History of Georgia

Article Index

The growing of cereals and leguminous plants, as well as wine-making was especially developed in Georgia's agriculture. According to Acad. I.Javakhishvili 420 varieties of grapes were grown in Georgia. Also widespread were such industrial crops, as flax, hemp, etc. Flax had been cultivated here from ancient times and, together with wax and honey (abundantly produced by well-developed apiculture), featured prominently in home and foreign trade. Animal husbandry was also well developed for use as draft animals and also for making meat and dairy products, leather and wool. Poultry farming also played a significant role, and sericulture was of great importance since silk was an item of export.

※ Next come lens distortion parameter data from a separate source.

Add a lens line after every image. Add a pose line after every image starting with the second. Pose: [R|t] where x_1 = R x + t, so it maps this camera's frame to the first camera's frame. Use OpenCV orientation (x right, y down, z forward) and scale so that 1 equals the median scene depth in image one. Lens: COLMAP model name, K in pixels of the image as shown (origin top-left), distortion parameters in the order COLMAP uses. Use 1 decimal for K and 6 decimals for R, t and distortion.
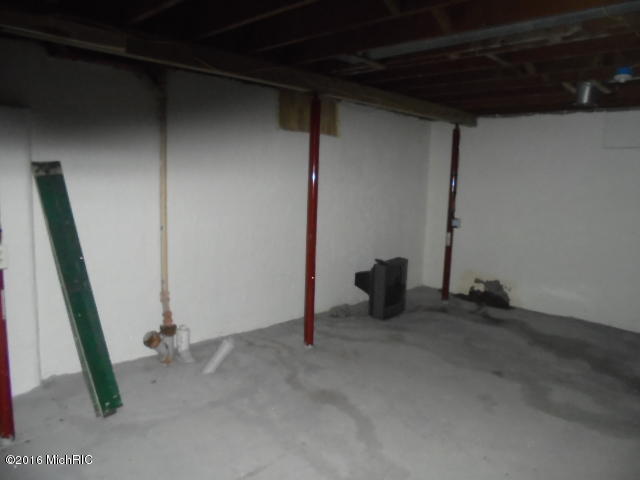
lens RADIAL K [[482.4, 0, 317.1], [0, 482.4, 238.2], [0, 0, 1]] dist [-0.132167, 0.112031]
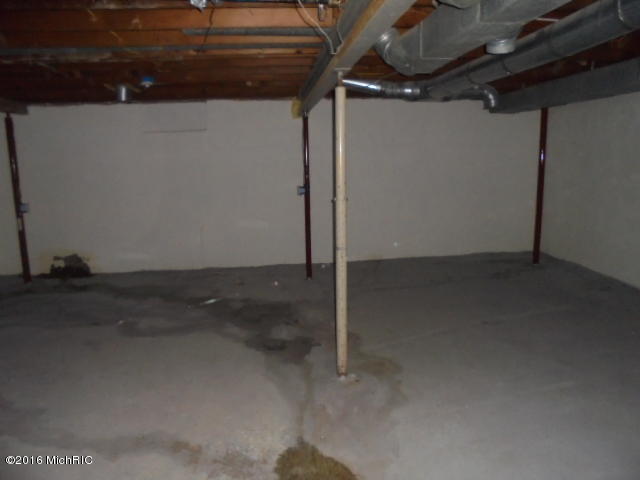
lens RADIAL K [[482.4, 0, 317.1], [0, 482.4, 238.2], [0, 0, 1]] dist [-0.132167, 0.112031]
pose [[0.637300, -0.177819, 0.749820, -0.084728], [0.137714, 0.983630, 0.116218, 0.002768], [-0.758211, 0.029195, 0.651355, -0.164231]]
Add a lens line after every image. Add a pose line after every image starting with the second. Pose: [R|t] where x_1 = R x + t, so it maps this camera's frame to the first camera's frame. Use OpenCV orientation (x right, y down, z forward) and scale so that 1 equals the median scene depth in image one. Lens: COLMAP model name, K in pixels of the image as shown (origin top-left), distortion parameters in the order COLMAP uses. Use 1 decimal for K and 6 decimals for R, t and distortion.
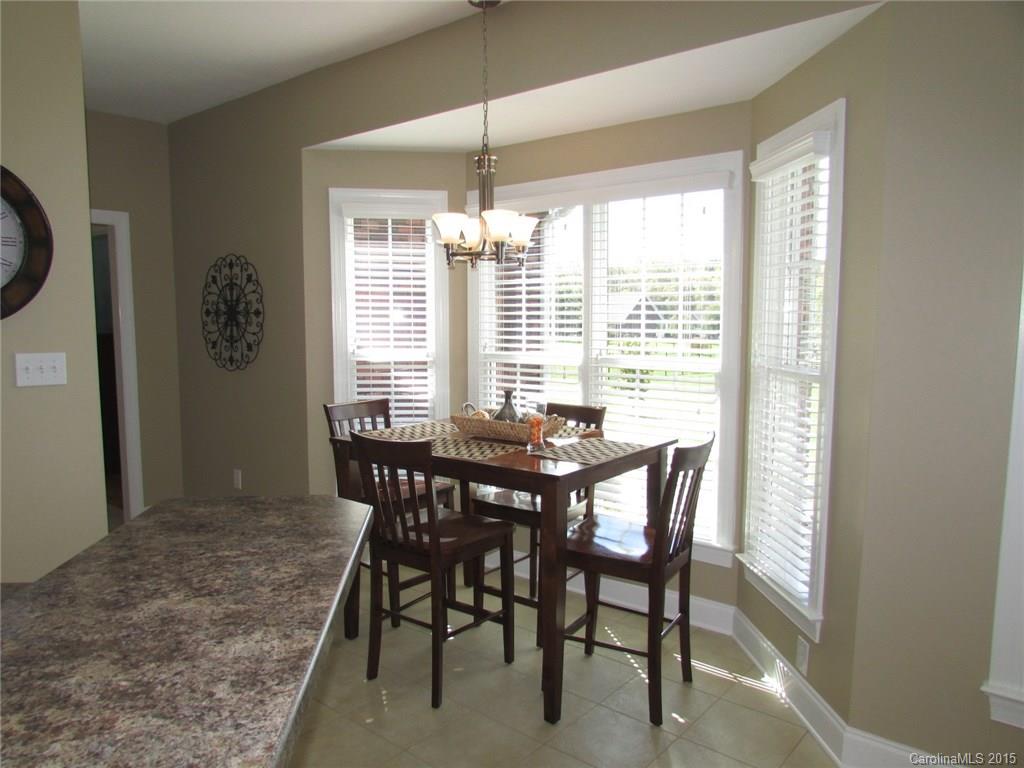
lens RADIAL K [[732.1, 0, 505.8], [0, 732.1, 388.0], [0, 0, 1]] dist [-0.031825, -0.000132]
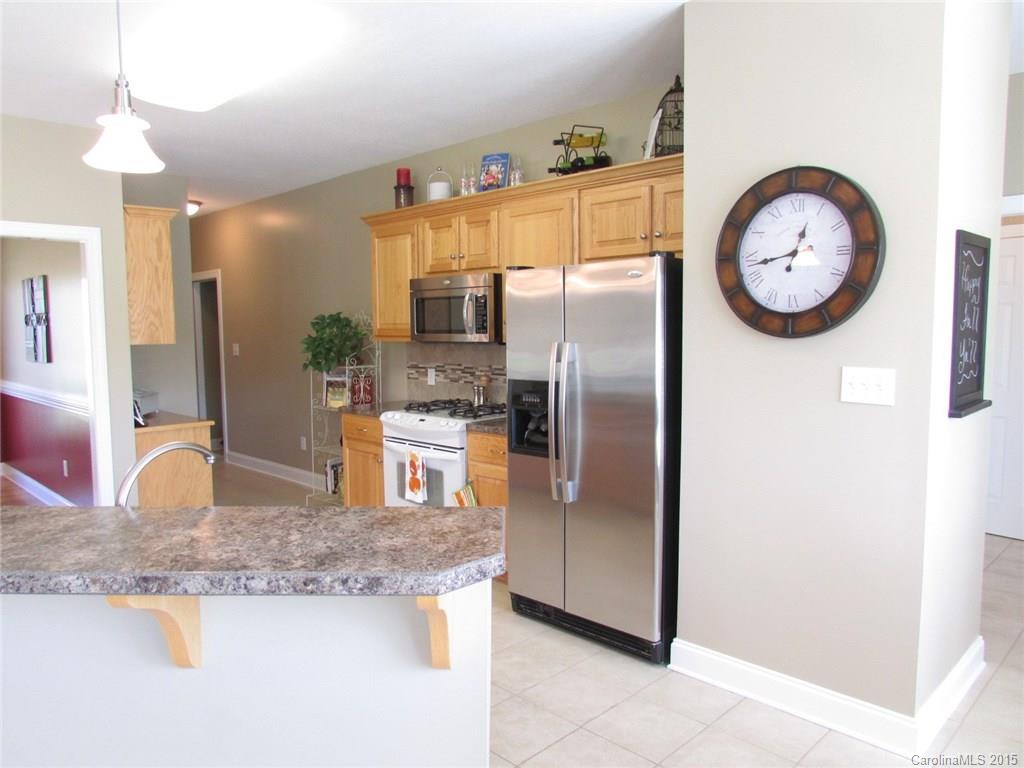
lens RADIAL K [[732.1, 0, 505.8], [0, 732.1, 388.0], [0, 0, 1]] dist [-0.031825, -0.000132]
pose [[-0.092975, 0.081728, -0.992308, 0.791934], [-0.092099, 0.991647, 0.090303, -0.158410], [0.991400, 0.099787, -0.084671, 1.549800]]
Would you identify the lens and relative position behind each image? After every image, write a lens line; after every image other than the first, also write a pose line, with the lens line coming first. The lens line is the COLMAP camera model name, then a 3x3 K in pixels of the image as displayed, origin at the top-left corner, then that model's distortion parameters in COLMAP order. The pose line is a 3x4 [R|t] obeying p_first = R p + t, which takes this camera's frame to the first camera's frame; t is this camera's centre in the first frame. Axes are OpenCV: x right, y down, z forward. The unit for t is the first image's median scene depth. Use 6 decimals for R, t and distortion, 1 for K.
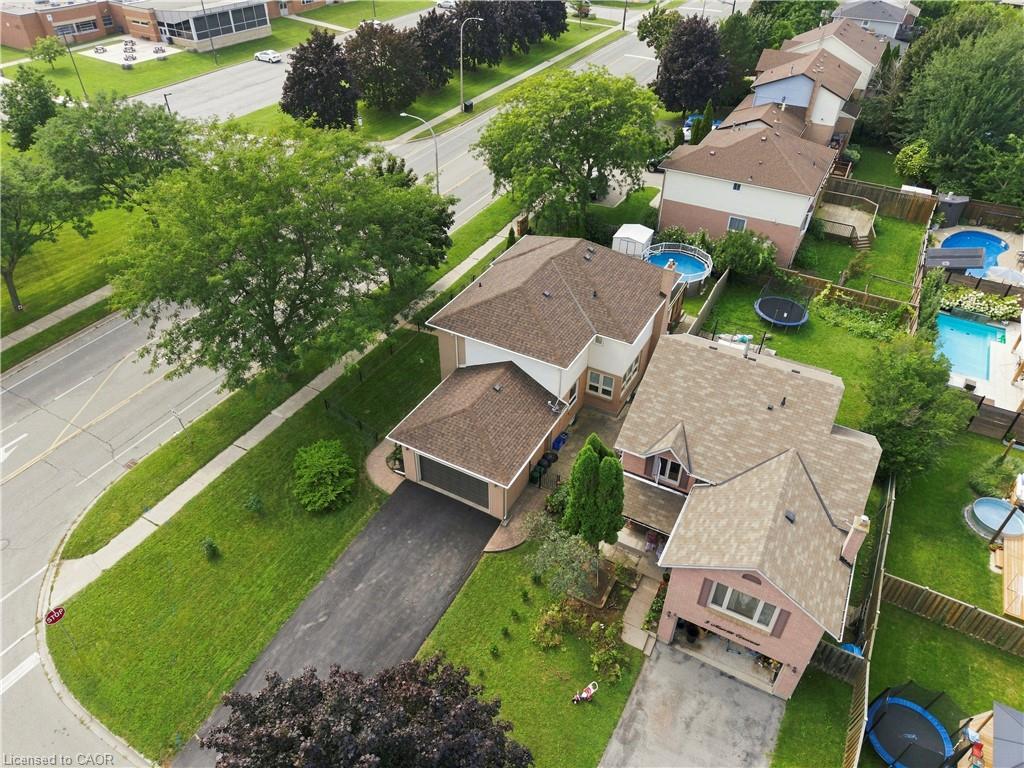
lens RADIAL K [[666.7, 0, 512.0], [0, 666.7, 384.0], [0, 0, 1]] dist [-0.001553, -0.004268]
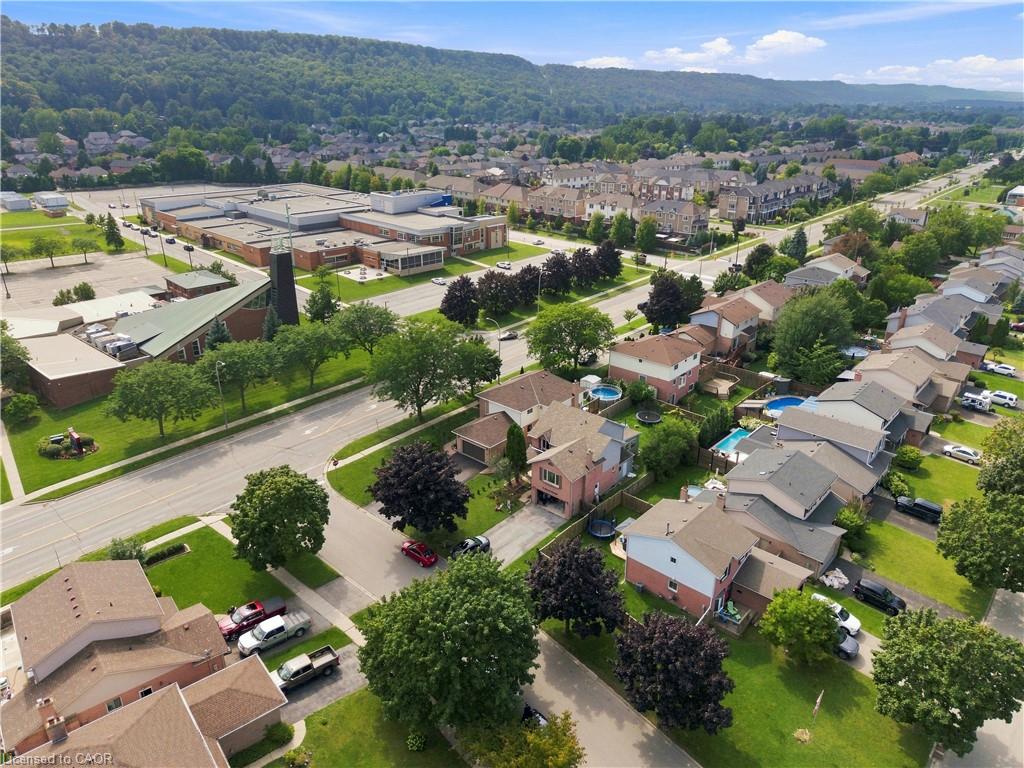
lens RADIAL K [[698.7, 0, 512.0], [0, 698.7, 384.0], [0, 0, 1]] dist [0.003177, -0.001154]
pose [[0.973910, 0.081221, -0.211901, 0.333448], [-0.138393, 0.952598, -0.270933, 0.334558], [0.179851, 0.293190, 0.938985, -0.873826]]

The 11th-12th centuries witnessed a high level of development of feudal Georgia's culture - philosophy, historiography, philology, letters, architecture, monumental painting, miniature, metalwork and pottery. Shota Rustaveli's great epic poem "The Knight in the Panther's Skin" was created at the turn of the 12th to 13th century. Scholarly and literary work flourished at centers of culture existing within Georgia and abroad. The antecedents of the highly developed culture of 12th-cent. Georgia had been prepared by the preceding period. The Iviron monastery on Mt. Athos, the Georgian monastery on the Black Mountain, the monastery of the Holy Cross in Palestine, the Petritsoni monastery in Bulgaria - these were Georgian centers where intensive scholarly and cultural work was carried on.
The culture of the country was determined by the development of education, which attained considerable progress at the time under discussion. Schools were mainly attached to churches and monasteries. The system of education in Georgia was in fact fully subordinated to Christian ideology. The view is justified according to which alongside schools of rhetoric there were primary schools in various towns. It is not fortuitous that buildings for schools (seminaries) are found near the monasteries of Opiza, Oshki, Shatberdi, Berta, Khandzta, and others.
Schools under the auspices of churches and monasteries were official; the subjects there were theology, hymnography, liturgics and Georgian manuscript book-writing. At the same time in the families of members of the royal court and feudal lords children were educated by private tutors. The larger churches were designed not only for cultic and monastic activities but served also as centers of school education.
Close acquaintance with the Byzantine system of education played a significant role in the progress of school education in 11th-12th cent. Georgia. Many Georgians received education in Byzantium, some of them subsequently becoming outstanding scholars (e.g. Eprem Mtsiré). Giorgi Mtatsmindeli sent eighty Georgian youths to Byzantium to receive education and be instructed in the rules of divine service at the Iviron monastery.
King David the Builder gave close attention to the education of his people. This fact was not overlooked by the Armenian chronicler Vardan Bardzmerts who wrote that "David took great care of the Iberian people, who sought knowledge". The king selected forty children who were sent to Greece "so that they be taught languages and bring home translations made by them there". Three of them later became well-known scholars.
At the time of David the Builder there were quite a few schools and academies in Georgia, among which Gelati occupies a special place. King David's historian calls Gelati Academy "a second Jerusalem of all the East for learning of all that is of value, for the teaching of knowledge - a second Athens, far exceeding the first in divine law, a canon for all ecclesiastical splendor" Life of David . King of Kings , translated by Katharine Vivian, manuscript, p.12).
Gelati Academy was the first one to be established in the period of developed feudalism, it answered the actual needs of the day, anticipating the ideological movement that paved the way for the Georgian Renaissance.
Besides Gelati there also were other cultural-enlightenment and scholarly centers in Georgia at that time. There was a higher school at Iqalto - the Iqalto Academy. Its existence is attested by the ruins preserved in the yard of the monastery, most probably forming a single building. Windows are discernible, as well as the base of a pulpit, etc. The founder and first rector of the academy was Arsen Iqaltoeli who came to Iqalto from Gelati in the 1120s. Among other centers of higher education mention is also made of an academy at Gremi.
Intensive literary, philosophical and translation work was carried on at Georgian centers of culture and education outside Georgia {the Iviron monastery on Mt.Athos, the monastery on the Black Mountain in Syria, Petiitsoni monastery in Bulgaria, etc.). In this period a number of original works were written and important monuments of world culture were translated into Georgian, facilitating the advance of national scholarship and literature.
Of the Georgian scholars who flourished outside Georgia Giorgi Mtatsmindeli, Eprem Mtsiré and Giorgi Khutsesmonazoni (Mtsiré) acquired renown.